Gerald Oliver Smith, Jack Wise, Norma Varden:  They also serve who only stand and wait.

Gerald Oliver Smith, Jack Wise, Norma Varden: They also serve who only stand and wait.

Jack Wise is the waiter who stands impassively (but slightly irritably) by, while Gerald Oliver Smith fumbles comically about, looking for his wallet that’s no longer there. Wise appeared in one hunrdred and seventy-two pictures, and just about never got a credit. So I’m giving him a credit here. He’s proof that there are indeed small parts.  It’s a tiny part, and he does it up brown. Like a good waiter, he’s not the center of attention, but he conveys just enough impatience to prove he’s a person, not merely an extra; he has a life beyond this foolish British couple who are wasting his valuable time. Without giving any obvious indications, you can tell that Wise’s nameless waiter hates this Limey son of a bitch, and knows he’s about to be stiffed through no fault of his own . . . and it’s hot.

Speaking of foolish couples, consider Herr und Frau Leuchtag. They, too, have only one scene, but they’re quite unforgettable. Frankly, I’m not crazy about him. Ilka Grüning seems perfect in her role — sweet, without being cloying.

Ludwig Stössel, Ilka Grüning as Herr und Frau Leuchtag.

Ludwig Stössel, Ilka Grüning as Herr und Frau Leuchtag.

Herr Leuchtag:  Liebchen . . . Sveetness-heart, vat vatch?

Frau Leuchtag:  Ten vatch . . .

Herr Leuchtag:  Such much?

Carl the Headwaiter:  You will get along beautifully in America . . .

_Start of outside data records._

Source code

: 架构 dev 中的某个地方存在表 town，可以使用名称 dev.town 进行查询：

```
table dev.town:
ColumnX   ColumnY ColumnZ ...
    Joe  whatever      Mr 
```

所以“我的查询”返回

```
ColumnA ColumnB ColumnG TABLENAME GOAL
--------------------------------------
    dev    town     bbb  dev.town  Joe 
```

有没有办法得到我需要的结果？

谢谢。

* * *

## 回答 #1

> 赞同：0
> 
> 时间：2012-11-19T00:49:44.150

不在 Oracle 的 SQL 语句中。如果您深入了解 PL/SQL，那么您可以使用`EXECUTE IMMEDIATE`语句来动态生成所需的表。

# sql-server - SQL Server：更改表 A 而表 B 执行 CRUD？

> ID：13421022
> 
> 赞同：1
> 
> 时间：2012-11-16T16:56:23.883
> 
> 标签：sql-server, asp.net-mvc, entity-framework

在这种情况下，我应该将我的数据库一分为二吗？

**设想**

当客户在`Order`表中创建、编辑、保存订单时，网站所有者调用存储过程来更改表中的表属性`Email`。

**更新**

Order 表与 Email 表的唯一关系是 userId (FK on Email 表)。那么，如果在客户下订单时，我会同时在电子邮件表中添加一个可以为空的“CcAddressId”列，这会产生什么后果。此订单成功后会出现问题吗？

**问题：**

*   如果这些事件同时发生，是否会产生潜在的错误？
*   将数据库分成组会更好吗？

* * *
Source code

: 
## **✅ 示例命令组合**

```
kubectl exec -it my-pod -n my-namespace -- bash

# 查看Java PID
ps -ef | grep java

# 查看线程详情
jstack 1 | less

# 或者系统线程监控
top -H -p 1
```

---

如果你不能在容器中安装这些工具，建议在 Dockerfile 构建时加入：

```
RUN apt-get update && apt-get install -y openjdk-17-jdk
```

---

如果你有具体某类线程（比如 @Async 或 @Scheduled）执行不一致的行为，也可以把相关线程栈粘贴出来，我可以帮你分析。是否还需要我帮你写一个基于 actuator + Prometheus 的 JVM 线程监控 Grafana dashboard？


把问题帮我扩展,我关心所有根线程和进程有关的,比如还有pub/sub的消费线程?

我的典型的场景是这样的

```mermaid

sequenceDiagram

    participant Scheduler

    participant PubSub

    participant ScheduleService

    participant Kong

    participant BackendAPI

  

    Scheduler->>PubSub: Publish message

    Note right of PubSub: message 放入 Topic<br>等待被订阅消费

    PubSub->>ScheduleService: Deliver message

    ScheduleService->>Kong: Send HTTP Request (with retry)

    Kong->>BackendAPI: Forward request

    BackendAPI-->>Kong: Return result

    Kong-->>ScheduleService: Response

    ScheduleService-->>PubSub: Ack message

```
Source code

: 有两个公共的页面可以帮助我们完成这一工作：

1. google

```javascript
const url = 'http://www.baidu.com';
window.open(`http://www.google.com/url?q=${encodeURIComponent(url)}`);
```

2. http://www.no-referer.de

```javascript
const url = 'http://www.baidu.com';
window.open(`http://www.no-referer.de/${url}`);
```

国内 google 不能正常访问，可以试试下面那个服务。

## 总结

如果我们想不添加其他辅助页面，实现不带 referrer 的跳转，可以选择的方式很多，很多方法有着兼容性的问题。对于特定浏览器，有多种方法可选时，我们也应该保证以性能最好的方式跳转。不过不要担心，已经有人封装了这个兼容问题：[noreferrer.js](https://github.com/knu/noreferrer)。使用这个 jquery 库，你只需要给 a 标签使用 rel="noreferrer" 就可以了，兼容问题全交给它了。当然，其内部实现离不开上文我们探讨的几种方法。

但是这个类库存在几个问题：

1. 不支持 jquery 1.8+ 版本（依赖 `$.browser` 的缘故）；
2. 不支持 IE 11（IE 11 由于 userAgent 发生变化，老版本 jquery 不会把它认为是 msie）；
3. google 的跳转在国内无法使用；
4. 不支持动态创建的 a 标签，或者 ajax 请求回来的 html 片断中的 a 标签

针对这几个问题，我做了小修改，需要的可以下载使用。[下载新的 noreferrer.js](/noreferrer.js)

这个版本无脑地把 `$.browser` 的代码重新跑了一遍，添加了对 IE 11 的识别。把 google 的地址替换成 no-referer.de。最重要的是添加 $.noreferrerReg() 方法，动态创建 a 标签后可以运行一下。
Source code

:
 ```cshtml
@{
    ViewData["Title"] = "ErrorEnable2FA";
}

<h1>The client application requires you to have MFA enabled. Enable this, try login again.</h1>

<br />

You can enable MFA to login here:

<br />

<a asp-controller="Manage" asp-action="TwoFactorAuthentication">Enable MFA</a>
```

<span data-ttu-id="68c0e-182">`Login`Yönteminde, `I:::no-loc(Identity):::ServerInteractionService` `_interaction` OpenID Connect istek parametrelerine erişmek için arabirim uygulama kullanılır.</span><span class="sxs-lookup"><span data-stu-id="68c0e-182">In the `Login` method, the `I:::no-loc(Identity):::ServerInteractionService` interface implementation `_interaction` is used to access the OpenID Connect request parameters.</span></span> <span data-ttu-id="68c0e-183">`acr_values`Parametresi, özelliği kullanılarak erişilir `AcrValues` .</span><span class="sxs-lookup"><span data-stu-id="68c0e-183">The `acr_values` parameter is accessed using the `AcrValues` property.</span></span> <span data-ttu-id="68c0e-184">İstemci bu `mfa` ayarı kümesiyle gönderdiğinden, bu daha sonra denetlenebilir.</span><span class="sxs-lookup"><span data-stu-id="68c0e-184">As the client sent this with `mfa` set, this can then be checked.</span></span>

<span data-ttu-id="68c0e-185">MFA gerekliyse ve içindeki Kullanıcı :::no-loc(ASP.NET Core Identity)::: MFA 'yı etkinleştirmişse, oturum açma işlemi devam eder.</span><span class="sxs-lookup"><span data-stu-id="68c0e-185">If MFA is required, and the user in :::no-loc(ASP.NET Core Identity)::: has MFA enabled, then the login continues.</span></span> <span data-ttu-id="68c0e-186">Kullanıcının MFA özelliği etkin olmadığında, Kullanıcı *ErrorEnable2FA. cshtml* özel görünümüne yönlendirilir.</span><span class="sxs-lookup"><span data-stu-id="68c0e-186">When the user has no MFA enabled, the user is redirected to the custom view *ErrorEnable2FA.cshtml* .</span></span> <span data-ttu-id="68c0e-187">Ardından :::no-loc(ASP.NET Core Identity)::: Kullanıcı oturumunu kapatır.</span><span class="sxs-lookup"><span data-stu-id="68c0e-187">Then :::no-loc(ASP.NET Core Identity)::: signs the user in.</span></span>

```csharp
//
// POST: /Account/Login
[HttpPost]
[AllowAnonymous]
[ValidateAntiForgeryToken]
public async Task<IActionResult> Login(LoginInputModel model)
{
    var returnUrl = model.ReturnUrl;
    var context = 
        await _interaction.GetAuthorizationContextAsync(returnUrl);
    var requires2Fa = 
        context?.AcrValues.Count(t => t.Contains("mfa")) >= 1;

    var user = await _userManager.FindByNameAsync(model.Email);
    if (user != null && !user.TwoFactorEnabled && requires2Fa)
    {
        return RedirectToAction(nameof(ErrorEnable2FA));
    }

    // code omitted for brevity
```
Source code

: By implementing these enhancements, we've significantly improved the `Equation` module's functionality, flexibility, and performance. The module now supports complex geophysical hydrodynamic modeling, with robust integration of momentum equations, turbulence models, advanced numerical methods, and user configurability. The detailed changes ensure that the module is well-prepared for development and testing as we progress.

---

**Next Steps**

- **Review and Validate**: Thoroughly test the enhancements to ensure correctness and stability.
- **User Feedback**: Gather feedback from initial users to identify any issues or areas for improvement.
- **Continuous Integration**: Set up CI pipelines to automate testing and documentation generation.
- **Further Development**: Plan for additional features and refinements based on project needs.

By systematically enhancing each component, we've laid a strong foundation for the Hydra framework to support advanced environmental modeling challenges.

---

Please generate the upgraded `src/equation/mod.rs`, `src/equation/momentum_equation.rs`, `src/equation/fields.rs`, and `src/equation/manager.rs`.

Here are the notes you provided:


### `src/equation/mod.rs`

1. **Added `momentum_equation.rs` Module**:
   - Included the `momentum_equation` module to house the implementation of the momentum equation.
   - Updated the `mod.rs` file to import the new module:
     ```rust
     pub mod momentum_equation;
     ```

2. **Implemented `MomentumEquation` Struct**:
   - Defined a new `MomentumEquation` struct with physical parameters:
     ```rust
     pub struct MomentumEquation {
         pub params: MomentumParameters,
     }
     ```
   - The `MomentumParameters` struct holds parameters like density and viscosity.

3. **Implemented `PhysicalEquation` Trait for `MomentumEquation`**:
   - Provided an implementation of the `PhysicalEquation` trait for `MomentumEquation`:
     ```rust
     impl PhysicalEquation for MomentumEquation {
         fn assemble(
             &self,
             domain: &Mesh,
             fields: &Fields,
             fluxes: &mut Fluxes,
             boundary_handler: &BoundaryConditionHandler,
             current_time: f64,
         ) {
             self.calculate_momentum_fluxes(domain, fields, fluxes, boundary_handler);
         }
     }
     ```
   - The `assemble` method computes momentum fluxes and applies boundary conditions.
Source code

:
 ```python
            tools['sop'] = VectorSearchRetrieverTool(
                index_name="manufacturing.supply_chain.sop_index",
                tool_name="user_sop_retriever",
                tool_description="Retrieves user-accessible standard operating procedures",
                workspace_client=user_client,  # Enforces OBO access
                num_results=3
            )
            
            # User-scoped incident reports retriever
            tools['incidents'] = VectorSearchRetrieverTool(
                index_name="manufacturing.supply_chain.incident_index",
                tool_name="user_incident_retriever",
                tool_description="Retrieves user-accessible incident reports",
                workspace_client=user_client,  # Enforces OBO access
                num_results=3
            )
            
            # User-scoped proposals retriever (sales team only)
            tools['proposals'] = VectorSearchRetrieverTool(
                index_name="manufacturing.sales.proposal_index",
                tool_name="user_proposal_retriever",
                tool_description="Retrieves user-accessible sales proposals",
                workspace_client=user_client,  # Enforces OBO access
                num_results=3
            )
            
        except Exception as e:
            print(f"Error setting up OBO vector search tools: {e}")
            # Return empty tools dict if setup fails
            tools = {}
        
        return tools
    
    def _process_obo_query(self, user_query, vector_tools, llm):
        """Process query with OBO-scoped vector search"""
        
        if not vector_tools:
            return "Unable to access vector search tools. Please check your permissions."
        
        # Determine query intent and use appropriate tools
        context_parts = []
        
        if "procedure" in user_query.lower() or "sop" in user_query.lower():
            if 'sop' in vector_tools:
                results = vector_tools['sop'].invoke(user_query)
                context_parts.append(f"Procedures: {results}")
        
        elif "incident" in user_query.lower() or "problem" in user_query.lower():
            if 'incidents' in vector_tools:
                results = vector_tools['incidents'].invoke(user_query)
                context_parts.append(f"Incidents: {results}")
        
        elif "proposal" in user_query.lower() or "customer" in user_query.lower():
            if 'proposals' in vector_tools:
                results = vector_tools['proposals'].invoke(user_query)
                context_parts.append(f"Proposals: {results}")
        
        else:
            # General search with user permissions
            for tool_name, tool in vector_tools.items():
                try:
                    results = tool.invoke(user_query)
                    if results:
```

Ludwig Stössel plays the sweet old darling, Herr Leuchtag. Like the horrible, ubiquitous S.Z. “Cuddles” Sakall, he was from Austria-Hungary, and spent his career on playing courtly, cutesy-pie old gentlemen from “ze olt countr-r-ry.” He achieved his greatest fame in a series of Italian Swiss Wine Colony commercials.  Stössel was “That Little Old Winemaker, Me.”

"That Little Old Winemaker, Me" -- Ludwig Stössel in his most famous role.

“That Little Old Winemaker, Me” — Ludwig Stössel in his most famous role.

Those of us who grew up seeing those terrible ads may never forgive him. For those who were too young to see them, here’s a sampling of two — the color registry is atrocious, much in keeping with the product the ads promote. By the way, that’s folk singer Glenn Yarbrough who sings the insipid jingle. When these commercials first aired on television, Yarbrough was accused of selling out . . . but selling out what? Or whom? The Limeliters? It would have been more appropriate to accuse him of scraping the bottom of the barrel — Stössel, too.